Ответом ему было молчание, и вождь Каганата пожал плечами:
– Что ж, пусть говорят ружья.
Взмахнув рукой, как дирижер, начинающий концерт, Жнец развернул мотоцикл и скрылся. С автоматами наперевес дюжина бойцов двинулась вперед. Они брели не спеша, в полный рост, минометы на опушке молчали. Должно быть, думал Шурпан, они решили, что защитники заправки могли сбежать. Что ж, их ждет неприятный сюрприз.
Первая мина взорвалась, когда люди Жнеца уже были в десятке метров от здания заправки, у самой границы земли и асфальта. Пламя фонтаном взметнулось ввысь, отправив в небеса ошметки одного из байкеров. С деревьев сорвалась, крича, стая птиц. Остальные бойцы на мгновение замерли в нерешительности.
И тогда, как любил говорить Слепец, началась дискотека.
Сопливый врезал по наступающим из РПК, вышибая из асфальта фонтанчики цементной крошки. Двое рухнули сразу, третий перед смертью исполнил причудливый танец, напоминающий лезгинку. Остальные залегли, но это не уберегло их от гранаты, брошенной Зубаткой с крыши. Очередной взрыв отправил к праотцам еще двоих, а третьему разворотил брюхо; его жуткие вопли порой пробивались сквозь грохот выстрелов и взрывов.

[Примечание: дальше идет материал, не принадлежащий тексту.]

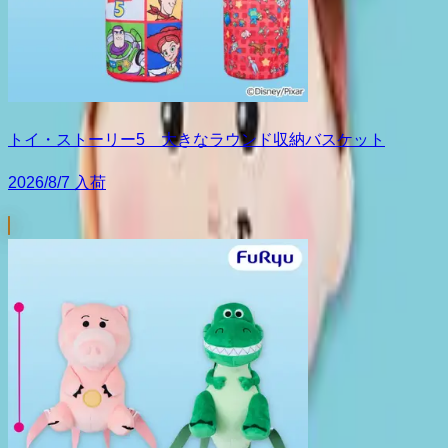
トイ・ストーリー5 大きなラウンド収納バスケット
2026/8/7 入荷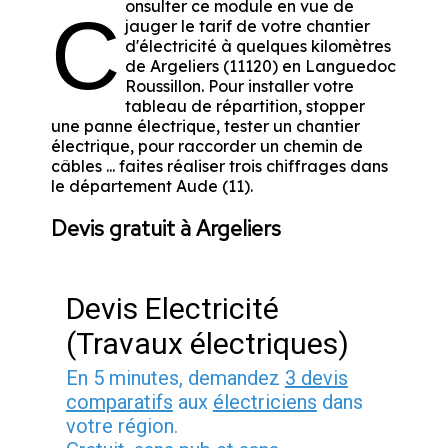
onsulter ce module en vue de
C
jauger le tarif de votre chantier
d'électricité à quelques kilomètres
de Argeliers (11120) en Languedoc
Roussillon. Pour installer votre
tableau de répartition, stopper
une panne électrique, tester un chantier
électrique, pour raccorder un chemin de
câbles ... faites réaliser trois chiffrages dans
le département Aude (11).
Devis gratuit à Argeliers
Devis Electricité
(Travaux électriques)
En 5 minutes, demandez
3 devis
comparatifs
aux
électriciens
dans
votre région.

Войско Жнеца, на миг замешкавшись, ответило шквалом огня. Заработали минометы: от разрывов мин со звоном вылетели стекла, пережившие и Год Первого Посева, и Пандемию, и годы Войн Поселений. Заправку заволокло дымом и пороховой гарью.
Шурпан выглянул из укрытия, выстрелил, снова спрятался, спасаясь от града пуль. Люди Жнеца поливали их огнем, не давая поднять головы, но и сами не рисковали наступать. Группа каганатовцев попыталась было зайти с фланга, через Лес, но была остановлена минами и одним из Трех Толстяков, окопавшимся неподалеку от ангара. Перестрелка продолжалась около часа и постепенно начала стихать. Оставив несколько десятков трупов на разбитом асфальте, люди Жнеца отступили.
Как только выстрелы затихли, Шурпан решил устроить перекличку:
– Слепец!
– Здесь, – донеслось с крыши.
– Зубатка!
Молчание.
– Зубатка!!!
– Да здесь я, здесь. Уши от грохота заложило.
– Толстяки, рассчитайсь!
Три голоса отозвались с разных сторон.